Der 23-jährige Amer Salah, der nach seiner Flucht aus seiner Heimat in einer UN-Schule im Süden des Gazastreifens Zuflucht sucht, sagte, er hoffe, dass der Prozess dazu beitragen werde, den Druck auf Israel zu erhöhen.

„Wir fordern die Welt auf, genug zu den israelischen Tötungen, genug zu den Massakern, genug zur Zerstörung von Gaza, genug zum Blutvergießen zu sagen“, sagte er.

Der Hamas-Beamte Sami Abu Zuhri sagte gegenüber Reuters, dass die Gruppe das Gerichtsverfahren mit großem Interesse verfolge.

„Gerechtigkeit wird heute auf die Probe gestellt“, sagte er. „Wir fordern das Gericht auf, jeglichen Druck zurückzuweisen und eine Entscheidung zu treffen, die israelische Besatzung zu kriminalisieren und die Aggression gegen Gaza zu stoppen.“

Da der politisch brisante Fall weltweite Aufmerksamkeit erregte, veranstalteten Unterstützer beider Seiten Märsche und Kundgebungen in Den Haag.

Tausende pro-israelische Demonstranten marschierten bei eisigen Temperaturen durch die Innenstadt und trugen israelische und niederländische Flaggen sowie Plakate mit Bildern von Menschen, die von der Hamas als Geiseln genommen wurden.

Gabi Patlis, eine gebürtige Tel Aviverin, die heute in den Niederlanden lebt, sagte, es sei schmerzhaft, Israel des Völkermords beschuldigt zu hören. „Besonders nach dem 7. Oktober – wir waren diejenigen, die angegriffen wurden“, sagte er Reuters bei der Kundgebung.

Eine starke Polizeipräsenz sorgte dafür, dass der pro-israelische Marsch von einem pro-palästinensischen Marsch ferngehalten wurde, bei dem einige Plakate mit der Aufschrift „Befreit Palästina.

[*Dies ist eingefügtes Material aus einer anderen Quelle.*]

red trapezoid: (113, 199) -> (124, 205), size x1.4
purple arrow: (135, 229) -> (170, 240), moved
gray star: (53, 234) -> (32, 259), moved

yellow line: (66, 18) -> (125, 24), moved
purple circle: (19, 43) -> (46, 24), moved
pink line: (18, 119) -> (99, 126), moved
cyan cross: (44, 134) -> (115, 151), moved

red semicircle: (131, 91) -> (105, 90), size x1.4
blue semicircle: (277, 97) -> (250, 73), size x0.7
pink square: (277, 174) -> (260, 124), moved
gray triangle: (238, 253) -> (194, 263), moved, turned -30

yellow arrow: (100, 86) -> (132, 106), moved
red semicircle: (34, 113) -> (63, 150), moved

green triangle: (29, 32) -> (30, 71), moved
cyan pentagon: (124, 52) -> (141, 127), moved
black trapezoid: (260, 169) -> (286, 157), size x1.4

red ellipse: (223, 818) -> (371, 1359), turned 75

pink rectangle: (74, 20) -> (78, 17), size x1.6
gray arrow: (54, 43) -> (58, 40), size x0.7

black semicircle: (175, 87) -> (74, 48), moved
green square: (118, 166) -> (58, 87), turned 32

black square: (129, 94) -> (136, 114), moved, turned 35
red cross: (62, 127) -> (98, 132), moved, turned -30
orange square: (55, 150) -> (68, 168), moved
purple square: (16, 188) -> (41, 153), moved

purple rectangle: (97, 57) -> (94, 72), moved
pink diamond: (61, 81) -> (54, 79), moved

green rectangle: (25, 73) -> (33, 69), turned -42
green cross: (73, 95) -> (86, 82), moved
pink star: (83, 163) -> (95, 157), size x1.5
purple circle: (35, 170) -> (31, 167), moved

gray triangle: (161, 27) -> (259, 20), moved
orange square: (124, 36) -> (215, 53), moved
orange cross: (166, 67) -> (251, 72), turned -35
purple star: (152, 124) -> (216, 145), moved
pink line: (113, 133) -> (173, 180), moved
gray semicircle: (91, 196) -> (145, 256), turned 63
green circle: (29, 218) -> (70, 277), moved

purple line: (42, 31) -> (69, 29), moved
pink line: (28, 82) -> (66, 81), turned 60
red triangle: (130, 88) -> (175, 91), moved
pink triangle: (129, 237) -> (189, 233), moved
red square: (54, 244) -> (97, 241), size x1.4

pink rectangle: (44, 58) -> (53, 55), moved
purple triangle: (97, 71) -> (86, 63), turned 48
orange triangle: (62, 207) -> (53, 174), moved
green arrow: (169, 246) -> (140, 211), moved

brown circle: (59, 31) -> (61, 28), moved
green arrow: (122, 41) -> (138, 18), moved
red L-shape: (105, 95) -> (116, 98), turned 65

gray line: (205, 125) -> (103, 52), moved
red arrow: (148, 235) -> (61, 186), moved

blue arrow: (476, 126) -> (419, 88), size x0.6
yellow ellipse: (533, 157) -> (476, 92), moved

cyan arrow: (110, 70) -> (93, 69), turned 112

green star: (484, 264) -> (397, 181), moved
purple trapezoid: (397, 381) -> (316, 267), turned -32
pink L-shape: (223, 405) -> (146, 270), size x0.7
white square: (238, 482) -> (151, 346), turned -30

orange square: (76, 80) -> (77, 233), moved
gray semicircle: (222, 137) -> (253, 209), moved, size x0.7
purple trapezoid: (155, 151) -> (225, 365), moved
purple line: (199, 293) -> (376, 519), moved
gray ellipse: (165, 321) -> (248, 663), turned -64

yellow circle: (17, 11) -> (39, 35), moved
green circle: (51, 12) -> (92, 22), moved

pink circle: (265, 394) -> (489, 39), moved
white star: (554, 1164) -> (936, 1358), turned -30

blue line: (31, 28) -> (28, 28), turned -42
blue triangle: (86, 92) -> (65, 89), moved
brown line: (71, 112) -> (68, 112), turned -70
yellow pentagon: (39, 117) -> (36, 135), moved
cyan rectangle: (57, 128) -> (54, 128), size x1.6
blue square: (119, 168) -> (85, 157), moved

Stoppt den Völkermord“ trugen, umgeben von rot-grünem Rauch, der die palästinensische Flagge symbolisierte.

„Ich hoffe, dass sie (das Gericht) erreichen können, was bisher nicht möglich war, nämlich einen dauerhaften Waffenstillstand, einen Sicherheitskorridor für humanitäre Hilfe, damit die Zahl der Todesopfer nicht noch weiter steigt“, sagte er Sara Galli, eine pro-palästinensische Demonstrantin.